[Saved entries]

________________

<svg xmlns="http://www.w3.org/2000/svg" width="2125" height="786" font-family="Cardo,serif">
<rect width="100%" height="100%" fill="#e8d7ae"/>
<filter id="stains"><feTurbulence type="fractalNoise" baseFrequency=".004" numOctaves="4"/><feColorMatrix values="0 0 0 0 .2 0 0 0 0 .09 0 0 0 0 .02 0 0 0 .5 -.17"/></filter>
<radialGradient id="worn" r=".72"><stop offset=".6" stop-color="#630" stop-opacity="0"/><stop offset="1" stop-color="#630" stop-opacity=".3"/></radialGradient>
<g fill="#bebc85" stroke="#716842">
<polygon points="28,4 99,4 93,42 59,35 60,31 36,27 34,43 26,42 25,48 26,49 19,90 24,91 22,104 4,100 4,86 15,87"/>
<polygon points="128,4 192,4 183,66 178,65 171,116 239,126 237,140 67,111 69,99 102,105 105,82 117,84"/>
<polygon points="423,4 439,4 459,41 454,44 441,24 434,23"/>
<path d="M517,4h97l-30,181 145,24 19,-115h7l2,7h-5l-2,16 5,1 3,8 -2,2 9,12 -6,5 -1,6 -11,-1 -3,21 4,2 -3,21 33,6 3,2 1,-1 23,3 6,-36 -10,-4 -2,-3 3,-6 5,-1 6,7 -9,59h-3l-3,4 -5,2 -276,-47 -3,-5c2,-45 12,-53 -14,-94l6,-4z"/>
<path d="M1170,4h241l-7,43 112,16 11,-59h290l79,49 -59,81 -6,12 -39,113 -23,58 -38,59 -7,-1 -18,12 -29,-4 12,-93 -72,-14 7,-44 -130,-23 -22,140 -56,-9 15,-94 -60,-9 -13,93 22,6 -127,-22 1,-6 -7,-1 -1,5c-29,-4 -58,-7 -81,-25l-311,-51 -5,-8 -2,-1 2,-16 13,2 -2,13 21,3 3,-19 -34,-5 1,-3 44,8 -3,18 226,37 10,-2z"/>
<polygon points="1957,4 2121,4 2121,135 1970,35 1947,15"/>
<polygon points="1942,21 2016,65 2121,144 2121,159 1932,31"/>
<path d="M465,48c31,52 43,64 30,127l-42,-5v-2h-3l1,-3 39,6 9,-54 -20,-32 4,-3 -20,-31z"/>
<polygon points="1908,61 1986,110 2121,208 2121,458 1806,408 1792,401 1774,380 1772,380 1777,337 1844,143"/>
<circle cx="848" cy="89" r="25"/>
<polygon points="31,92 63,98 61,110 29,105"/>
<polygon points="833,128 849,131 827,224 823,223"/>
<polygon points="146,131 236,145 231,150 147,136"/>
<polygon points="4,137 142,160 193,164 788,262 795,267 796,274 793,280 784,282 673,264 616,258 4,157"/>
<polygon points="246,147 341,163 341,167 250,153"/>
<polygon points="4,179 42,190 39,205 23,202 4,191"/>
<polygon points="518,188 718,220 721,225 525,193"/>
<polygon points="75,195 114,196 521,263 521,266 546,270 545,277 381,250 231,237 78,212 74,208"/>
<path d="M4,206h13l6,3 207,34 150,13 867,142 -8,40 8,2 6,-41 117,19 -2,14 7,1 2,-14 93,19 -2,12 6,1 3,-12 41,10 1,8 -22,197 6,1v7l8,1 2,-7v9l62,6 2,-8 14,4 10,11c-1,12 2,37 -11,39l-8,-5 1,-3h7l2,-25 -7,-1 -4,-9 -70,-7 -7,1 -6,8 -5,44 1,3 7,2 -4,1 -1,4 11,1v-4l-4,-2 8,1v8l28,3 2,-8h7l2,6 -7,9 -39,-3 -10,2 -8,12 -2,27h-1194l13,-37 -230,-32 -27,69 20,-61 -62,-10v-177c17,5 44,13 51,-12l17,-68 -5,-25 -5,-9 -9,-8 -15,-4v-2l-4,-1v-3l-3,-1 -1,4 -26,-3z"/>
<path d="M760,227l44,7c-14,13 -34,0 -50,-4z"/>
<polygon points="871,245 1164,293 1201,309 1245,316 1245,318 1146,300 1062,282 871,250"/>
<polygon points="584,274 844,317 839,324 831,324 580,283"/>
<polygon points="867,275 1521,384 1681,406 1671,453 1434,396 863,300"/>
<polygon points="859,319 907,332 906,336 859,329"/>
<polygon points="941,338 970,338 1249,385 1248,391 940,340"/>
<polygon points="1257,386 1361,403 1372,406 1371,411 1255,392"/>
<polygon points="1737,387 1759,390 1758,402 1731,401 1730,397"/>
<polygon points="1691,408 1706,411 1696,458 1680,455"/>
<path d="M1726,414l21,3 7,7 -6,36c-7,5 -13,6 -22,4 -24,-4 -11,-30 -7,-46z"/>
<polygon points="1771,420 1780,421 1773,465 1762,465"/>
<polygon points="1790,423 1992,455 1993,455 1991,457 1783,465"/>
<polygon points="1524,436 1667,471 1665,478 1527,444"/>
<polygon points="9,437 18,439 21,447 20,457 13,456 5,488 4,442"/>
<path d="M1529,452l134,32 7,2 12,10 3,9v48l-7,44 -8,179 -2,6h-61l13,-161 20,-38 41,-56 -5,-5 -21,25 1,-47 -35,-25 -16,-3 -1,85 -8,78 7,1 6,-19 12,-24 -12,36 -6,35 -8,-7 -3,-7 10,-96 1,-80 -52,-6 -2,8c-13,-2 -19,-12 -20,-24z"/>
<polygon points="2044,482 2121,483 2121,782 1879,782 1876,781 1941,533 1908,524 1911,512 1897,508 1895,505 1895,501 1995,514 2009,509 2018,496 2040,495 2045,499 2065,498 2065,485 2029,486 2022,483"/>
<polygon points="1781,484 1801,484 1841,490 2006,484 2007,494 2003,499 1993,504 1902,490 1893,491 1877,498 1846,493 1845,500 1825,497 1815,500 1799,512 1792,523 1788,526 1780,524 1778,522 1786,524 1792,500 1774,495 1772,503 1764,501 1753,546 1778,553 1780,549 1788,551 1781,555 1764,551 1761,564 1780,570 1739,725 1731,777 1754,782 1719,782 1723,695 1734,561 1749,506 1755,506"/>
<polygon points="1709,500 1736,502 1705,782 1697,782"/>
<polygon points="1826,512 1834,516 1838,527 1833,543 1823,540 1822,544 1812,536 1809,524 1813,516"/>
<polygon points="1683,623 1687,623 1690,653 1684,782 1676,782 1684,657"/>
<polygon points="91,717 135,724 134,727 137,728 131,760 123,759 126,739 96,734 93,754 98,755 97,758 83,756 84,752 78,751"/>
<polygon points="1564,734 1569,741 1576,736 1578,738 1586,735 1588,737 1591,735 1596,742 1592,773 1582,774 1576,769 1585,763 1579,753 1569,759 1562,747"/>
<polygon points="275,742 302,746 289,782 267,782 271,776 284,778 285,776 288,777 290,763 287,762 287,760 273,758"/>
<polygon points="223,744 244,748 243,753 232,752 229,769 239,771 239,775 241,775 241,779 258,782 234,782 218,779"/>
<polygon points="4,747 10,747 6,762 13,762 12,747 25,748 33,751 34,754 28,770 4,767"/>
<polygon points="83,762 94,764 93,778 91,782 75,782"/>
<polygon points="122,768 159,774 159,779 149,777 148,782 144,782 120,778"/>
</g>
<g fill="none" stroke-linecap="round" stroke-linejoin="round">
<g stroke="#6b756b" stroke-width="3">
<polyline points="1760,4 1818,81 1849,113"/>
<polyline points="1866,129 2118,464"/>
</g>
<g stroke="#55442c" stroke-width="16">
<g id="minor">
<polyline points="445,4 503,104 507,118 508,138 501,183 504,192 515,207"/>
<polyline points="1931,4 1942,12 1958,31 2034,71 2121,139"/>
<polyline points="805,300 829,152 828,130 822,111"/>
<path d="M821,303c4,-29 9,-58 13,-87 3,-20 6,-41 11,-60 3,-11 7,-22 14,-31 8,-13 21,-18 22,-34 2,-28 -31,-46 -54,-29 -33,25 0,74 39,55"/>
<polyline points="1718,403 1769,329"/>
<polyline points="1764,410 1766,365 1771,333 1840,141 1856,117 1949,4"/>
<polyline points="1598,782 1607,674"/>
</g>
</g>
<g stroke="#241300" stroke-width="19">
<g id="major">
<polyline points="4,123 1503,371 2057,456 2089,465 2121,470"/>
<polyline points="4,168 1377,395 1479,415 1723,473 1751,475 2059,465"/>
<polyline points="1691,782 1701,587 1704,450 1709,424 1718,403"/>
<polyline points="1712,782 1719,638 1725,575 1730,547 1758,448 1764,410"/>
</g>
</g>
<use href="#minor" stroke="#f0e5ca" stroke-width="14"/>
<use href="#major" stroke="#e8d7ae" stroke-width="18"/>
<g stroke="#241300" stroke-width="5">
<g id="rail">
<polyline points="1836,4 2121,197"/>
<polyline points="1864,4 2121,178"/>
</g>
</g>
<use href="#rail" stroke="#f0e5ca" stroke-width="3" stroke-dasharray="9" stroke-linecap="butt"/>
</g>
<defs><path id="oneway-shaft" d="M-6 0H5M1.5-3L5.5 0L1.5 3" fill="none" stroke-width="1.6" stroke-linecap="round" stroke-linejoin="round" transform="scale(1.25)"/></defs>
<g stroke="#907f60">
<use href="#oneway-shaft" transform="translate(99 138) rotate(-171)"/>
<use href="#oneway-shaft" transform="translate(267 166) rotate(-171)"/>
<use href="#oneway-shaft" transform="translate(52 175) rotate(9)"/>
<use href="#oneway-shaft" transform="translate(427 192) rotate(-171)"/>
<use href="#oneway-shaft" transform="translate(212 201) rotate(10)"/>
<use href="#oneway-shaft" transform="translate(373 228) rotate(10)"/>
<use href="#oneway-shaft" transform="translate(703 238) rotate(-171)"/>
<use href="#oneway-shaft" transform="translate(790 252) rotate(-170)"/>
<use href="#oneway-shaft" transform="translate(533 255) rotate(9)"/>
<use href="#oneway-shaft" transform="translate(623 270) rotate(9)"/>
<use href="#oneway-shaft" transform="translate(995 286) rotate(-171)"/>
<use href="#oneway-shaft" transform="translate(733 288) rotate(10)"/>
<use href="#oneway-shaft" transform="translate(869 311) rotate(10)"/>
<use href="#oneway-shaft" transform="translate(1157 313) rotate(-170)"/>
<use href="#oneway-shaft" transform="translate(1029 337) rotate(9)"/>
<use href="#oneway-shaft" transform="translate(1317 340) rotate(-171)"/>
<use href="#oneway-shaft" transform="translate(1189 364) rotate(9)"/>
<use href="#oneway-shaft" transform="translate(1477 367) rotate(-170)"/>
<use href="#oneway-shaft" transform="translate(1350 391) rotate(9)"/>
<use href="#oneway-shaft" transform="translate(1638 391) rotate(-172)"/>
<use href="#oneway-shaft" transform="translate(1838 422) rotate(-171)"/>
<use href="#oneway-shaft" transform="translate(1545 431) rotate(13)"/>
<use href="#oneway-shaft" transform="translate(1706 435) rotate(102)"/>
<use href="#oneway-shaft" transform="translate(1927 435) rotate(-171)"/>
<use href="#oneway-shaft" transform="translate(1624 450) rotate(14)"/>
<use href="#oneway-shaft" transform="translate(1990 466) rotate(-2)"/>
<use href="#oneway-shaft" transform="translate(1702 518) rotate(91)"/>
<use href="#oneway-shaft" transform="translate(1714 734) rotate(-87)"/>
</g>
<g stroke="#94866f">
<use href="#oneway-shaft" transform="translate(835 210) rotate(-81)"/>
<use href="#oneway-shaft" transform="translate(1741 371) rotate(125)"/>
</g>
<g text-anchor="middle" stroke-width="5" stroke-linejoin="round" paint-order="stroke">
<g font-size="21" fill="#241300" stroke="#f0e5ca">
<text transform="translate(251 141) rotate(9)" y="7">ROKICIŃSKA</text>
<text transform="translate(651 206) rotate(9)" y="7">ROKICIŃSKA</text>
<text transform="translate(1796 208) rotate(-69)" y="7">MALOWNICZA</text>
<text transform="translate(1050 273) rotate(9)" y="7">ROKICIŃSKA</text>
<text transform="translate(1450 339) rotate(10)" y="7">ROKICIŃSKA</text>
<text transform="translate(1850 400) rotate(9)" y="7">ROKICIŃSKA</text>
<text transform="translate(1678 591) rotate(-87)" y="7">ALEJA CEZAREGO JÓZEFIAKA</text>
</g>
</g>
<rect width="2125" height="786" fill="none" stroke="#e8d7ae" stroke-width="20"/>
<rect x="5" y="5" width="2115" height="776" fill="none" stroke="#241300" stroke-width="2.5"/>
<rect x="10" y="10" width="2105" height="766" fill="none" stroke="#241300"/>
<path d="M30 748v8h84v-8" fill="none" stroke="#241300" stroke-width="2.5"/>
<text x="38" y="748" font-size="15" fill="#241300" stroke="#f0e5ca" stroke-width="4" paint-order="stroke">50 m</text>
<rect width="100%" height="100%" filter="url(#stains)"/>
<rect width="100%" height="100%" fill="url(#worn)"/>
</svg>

________________

* WORK ORDER
Lines from the entries that contain the word "worn" are what the answer must hold.

* EXPECTED ANSWER
<radialGradient id="worn" r=".72"><stop offset=".6" stop-color="#630" stop-opacity="0"/><stop offset="1" stop-color="#630" stop-opacity=".3"/></radialGradient>
<rect width="100%" height="100%" fill="url(#worn)"/>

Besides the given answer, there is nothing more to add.